Best Negotiating Skills: Alan Arkin
Though perhaps it is for the best that he was not sent to actually ask for the hostages’ release.
Most Welcome Comeback: Clea Duvall
Honorable Mention: Rory Cochrane
To quote David Edelstein: “It’s nice to see Clea Duvall on screen again.” (We see you, too, Lucas from Empire Records.)
Most Committed to Eccentic Neckwear: Tate Donovan
Ascots trump all.
Best Shaggy Hair: Kyle Chandler
Never, ever bet against Coach Taylor’s hair.
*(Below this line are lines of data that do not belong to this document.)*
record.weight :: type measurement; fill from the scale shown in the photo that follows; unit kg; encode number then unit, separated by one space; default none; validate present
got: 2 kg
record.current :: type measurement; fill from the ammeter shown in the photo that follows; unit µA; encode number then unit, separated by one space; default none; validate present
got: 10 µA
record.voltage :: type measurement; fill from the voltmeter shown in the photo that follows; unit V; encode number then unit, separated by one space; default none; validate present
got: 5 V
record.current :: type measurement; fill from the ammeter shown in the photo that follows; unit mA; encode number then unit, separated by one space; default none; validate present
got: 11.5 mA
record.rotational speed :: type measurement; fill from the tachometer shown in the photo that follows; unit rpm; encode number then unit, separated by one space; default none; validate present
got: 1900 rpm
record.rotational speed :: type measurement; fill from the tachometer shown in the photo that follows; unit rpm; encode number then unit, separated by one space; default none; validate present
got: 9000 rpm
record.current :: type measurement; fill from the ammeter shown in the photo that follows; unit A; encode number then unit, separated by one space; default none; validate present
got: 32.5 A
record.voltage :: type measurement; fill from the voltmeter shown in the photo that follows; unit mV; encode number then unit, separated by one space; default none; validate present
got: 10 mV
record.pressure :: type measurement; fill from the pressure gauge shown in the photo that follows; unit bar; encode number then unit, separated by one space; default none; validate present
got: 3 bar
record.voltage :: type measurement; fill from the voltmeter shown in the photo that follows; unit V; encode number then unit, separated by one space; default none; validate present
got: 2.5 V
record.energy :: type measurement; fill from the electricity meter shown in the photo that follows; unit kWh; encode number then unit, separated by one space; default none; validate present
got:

It is the hair of a champion.
Best Host: Victor Garber
Well, that was nice of him to let them stay so long. (And give them so much booze.)
Best Catchphrase: Alan Arkin
“Ar-go fuck yourself.”
Best Other Catchphrase: Alan Arkin
“If I’m doing a fake movie, it’s gonna be a fake hit.”
Most Likely to Actually Win an Oscar: Alan Arkin
Oscar Futures says so.
And Your Argo Character Actor MVP Is: Alan Arkin! Well, of course he is. But thanks to everyone else for teaching us the importance of teamwork — in movies, in gonzo CIA plots, and in life.